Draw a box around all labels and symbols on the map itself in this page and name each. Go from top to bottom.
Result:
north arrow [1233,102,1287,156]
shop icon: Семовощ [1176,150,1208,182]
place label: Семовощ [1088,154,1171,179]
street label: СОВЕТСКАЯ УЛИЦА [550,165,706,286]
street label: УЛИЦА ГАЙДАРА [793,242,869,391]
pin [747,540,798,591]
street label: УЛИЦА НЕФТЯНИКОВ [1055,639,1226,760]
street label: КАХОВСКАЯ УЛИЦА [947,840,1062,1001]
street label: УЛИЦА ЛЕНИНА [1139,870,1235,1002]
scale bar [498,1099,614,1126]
# # # # # # #
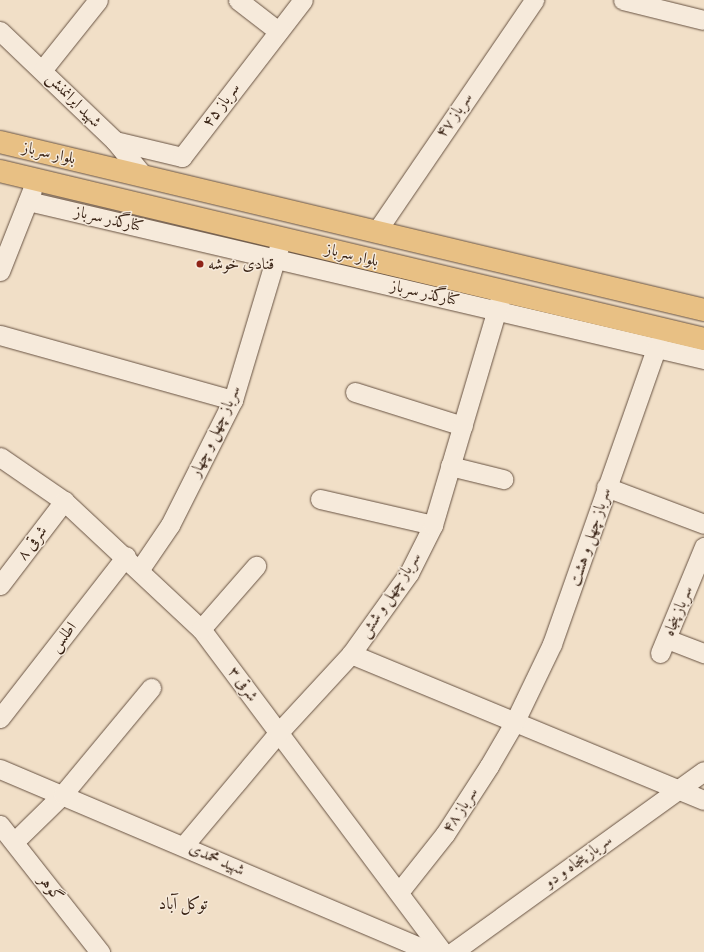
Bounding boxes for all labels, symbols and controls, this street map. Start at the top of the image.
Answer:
# # # # # # #
In the material above, please find every line that includes the word "this" and copy it.

• **Your response**:
Draw a box around all labels and symbols on the map itself in this page and name each. Go from top to bottom.
Bounding boxes for all labels, symbols and controls, this street map. Start at the top of the image.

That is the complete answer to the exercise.